=== Begin Enclosure ===

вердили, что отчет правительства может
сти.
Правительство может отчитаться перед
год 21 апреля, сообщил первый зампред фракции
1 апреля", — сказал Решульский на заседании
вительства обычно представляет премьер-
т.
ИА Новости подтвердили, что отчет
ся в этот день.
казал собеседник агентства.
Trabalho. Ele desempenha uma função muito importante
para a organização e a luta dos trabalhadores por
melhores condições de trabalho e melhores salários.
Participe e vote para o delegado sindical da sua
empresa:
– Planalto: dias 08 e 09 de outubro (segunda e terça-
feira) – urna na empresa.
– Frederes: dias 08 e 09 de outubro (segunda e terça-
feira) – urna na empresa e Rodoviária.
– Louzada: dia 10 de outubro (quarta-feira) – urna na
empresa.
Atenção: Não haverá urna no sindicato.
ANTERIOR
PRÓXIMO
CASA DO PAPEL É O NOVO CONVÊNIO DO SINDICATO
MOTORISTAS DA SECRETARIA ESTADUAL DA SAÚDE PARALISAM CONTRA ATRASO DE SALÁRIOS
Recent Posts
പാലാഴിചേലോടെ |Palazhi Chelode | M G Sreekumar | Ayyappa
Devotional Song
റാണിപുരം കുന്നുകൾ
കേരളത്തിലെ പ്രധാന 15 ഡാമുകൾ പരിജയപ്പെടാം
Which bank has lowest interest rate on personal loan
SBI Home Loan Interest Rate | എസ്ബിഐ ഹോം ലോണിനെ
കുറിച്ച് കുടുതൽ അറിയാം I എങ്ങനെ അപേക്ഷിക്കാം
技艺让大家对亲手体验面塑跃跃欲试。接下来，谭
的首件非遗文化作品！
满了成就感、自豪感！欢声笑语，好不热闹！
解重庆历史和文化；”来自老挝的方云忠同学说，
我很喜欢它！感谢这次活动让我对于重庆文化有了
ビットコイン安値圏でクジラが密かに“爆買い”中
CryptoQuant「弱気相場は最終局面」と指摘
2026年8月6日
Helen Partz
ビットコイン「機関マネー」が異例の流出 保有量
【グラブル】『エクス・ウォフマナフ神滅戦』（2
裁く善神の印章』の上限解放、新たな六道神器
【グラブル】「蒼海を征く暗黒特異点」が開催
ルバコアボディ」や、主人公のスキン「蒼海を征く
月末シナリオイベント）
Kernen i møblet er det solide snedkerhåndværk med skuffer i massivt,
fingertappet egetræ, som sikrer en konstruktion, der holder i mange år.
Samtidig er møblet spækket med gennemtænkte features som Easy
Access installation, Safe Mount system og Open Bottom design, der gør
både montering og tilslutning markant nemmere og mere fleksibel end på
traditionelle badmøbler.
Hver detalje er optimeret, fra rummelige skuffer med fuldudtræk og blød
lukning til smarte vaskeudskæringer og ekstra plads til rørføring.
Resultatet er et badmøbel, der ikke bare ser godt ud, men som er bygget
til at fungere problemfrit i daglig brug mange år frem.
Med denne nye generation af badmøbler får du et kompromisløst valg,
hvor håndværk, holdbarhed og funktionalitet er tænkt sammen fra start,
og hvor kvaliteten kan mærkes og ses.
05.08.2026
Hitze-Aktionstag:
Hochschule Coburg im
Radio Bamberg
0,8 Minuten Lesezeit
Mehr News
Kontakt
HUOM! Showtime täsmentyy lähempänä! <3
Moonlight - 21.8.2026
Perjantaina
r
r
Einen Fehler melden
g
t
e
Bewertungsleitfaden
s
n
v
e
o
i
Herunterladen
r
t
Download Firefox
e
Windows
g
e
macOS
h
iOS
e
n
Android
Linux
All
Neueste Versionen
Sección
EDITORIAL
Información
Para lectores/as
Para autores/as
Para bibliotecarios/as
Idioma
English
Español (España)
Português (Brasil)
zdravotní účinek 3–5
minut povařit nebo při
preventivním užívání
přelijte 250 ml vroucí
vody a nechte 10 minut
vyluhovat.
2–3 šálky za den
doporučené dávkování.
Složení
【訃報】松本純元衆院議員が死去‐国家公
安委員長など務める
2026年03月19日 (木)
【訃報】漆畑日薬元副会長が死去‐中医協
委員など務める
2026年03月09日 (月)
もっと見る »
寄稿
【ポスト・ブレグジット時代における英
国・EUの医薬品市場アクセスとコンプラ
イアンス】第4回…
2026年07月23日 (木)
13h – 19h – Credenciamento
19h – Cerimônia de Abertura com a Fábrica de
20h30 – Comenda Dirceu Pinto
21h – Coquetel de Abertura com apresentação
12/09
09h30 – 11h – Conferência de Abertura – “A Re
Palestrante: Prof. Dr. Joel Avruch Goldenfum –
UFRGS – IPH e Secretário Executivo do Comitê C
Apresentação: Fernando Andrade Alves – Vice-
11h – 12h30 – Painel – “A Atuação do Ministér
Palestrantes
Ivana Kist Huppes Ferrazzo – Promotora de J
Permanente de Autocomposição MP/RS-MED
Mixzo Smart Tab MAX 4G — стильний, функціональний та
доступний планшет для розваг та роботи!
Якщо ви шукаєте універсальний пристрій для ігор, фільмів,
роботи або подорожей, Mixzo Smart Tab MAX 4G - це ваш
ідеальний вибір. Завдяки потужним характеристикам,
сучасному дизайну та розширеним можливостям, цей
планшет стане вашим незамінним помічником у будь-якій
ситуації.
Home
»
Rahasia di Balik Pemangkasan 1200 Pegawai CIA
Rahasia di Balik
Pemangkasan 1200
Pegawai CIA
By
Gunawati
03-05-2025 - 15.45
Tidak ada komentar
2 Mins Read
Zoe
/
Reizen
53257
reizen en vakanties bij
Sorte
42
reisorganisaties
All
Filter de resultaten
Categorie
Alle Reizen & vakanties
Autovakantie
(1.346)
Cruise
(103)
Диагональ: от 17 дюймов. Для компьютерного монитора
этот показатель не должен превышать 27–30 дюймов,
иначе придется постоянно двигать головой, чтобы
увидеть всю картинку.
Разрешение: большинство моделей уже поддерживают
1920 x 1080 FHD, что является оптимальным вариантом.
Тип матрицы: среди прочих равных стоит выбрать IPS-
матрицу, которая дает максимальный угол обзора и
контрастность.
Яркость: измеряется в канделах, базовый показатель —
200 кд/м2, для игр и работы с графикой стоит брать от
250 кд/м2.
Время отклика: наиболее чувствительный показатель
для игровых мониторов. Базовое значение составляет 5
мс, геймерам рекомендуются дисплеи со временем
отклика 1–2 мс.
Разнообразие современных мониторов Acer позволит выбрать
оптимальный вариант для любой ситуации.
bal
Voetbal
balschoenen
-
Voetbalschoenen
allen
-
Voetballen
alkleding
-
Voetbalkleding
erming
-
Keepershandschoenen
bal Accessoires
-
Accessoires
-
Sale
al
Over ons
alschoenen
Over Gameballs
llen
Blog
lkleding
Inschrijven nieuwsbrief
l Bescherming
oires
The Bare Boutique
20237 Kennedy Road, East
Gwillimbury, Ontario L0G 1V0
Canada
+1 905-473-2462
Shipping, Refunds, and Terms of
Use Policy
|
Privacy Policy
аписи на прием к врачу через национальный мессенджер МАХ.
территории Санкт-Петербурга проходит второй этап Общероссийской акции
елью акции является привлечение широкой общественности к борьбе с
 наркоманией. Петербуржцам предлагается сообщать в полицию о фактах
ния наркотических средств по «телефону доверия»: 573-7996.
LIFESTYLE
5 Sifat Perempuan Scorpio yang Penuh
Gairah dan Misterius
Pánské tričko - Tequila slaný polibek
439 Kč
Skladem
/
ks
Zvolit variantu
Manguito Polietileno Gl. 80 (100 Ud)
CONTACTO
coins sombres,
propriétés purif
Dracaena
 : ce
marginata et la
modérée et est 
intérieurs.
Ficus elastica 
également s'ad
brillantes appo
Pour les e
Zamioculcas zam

=== End Enclosure ===

## Task brief
Using the material above, return each line in which the word "планшет" occurs.

## Task output
доступний планшет для розваг та роботи!
планшет стане вашим незамінним помічником у будь-якій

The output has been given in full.